• WHAT IS EXPECTED:
All pictures are to be dropped, and the remaining data set down exactly.

• SUPPLIED MATERIAL:
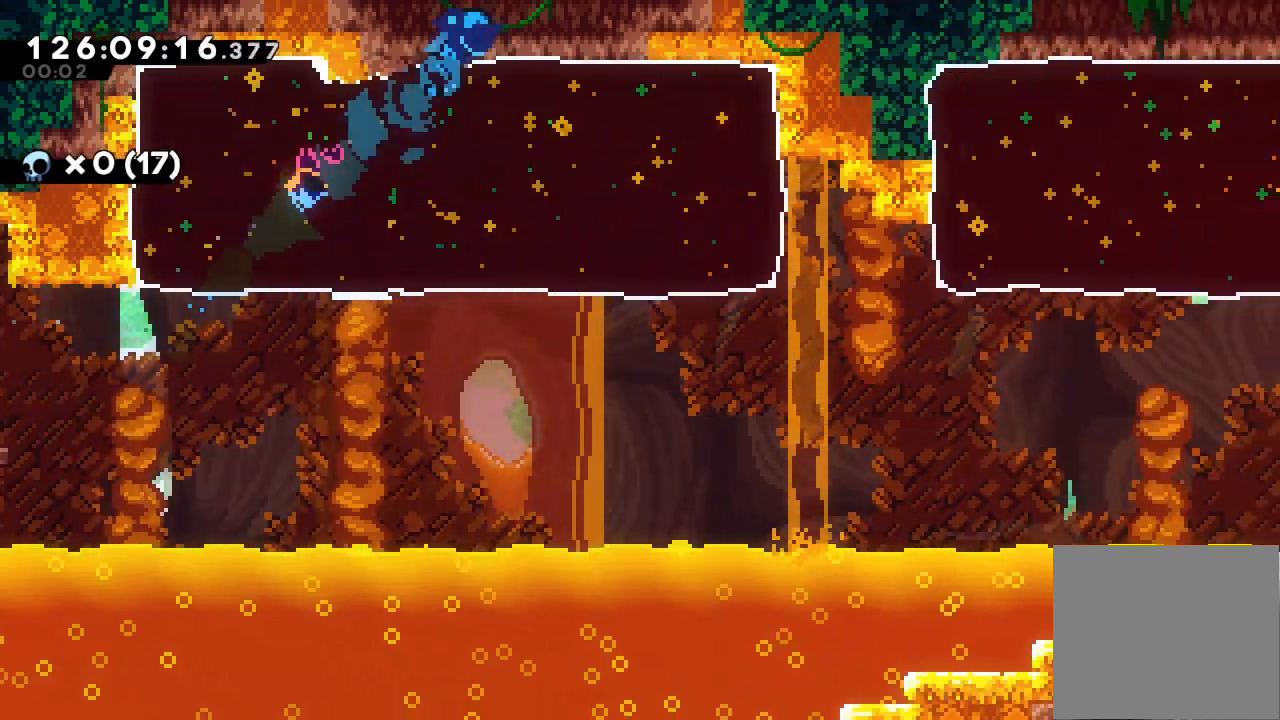
{"keys": ["d", "right"], "events": [[467, "d", "down"]]}
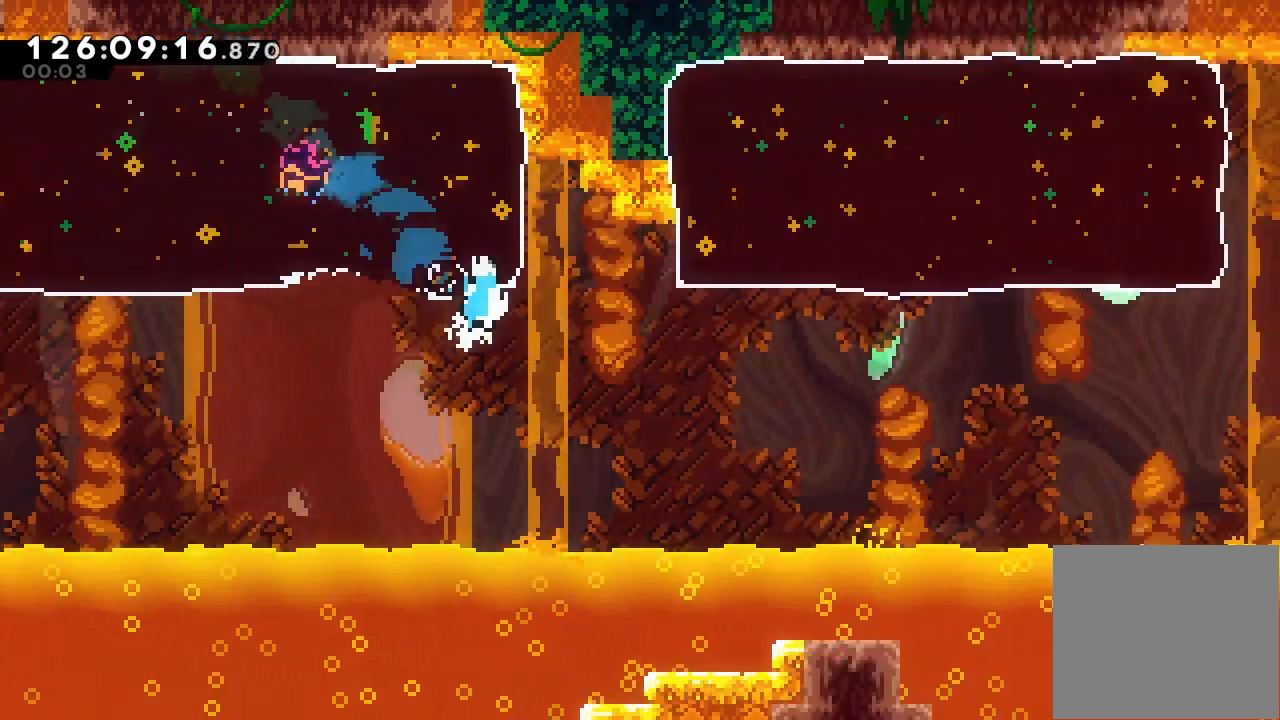
{"keys": ["right"], "events": [[300, "a", "down"], [333, "d", "up"], [400, "a", "up"]]}
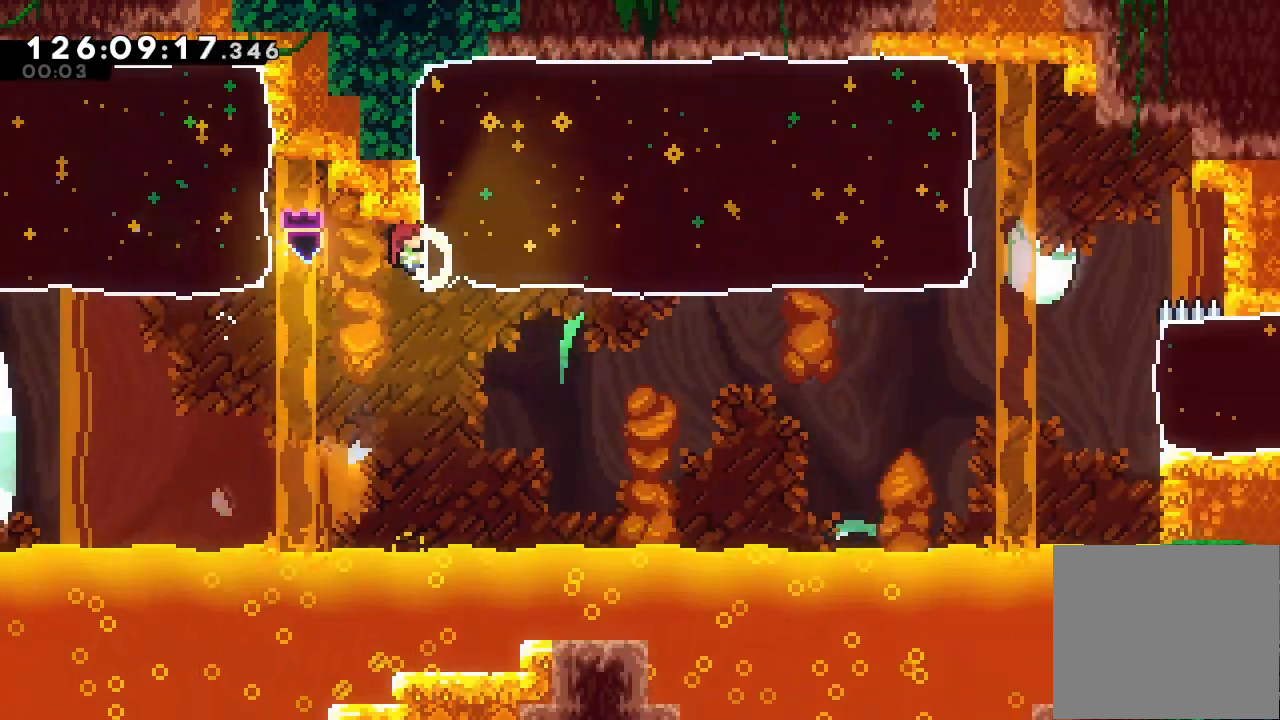
{"keys": ["right", "s", "up"], "events": [[367, "s", "down"], [367, "up", "down"]]}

• WRITTEN ANSWER:
{"keys": ["d", "right"], "events": [[467, "d", "down"]]}
{"keys": ["right"], "events": [[300, "a", "down"], [333, "d", "up"], [400, "a", "up"]]}
{"keys": ["right", "s", "up"], "events": [[367, "s", "down"], [367, "up", "down"]]}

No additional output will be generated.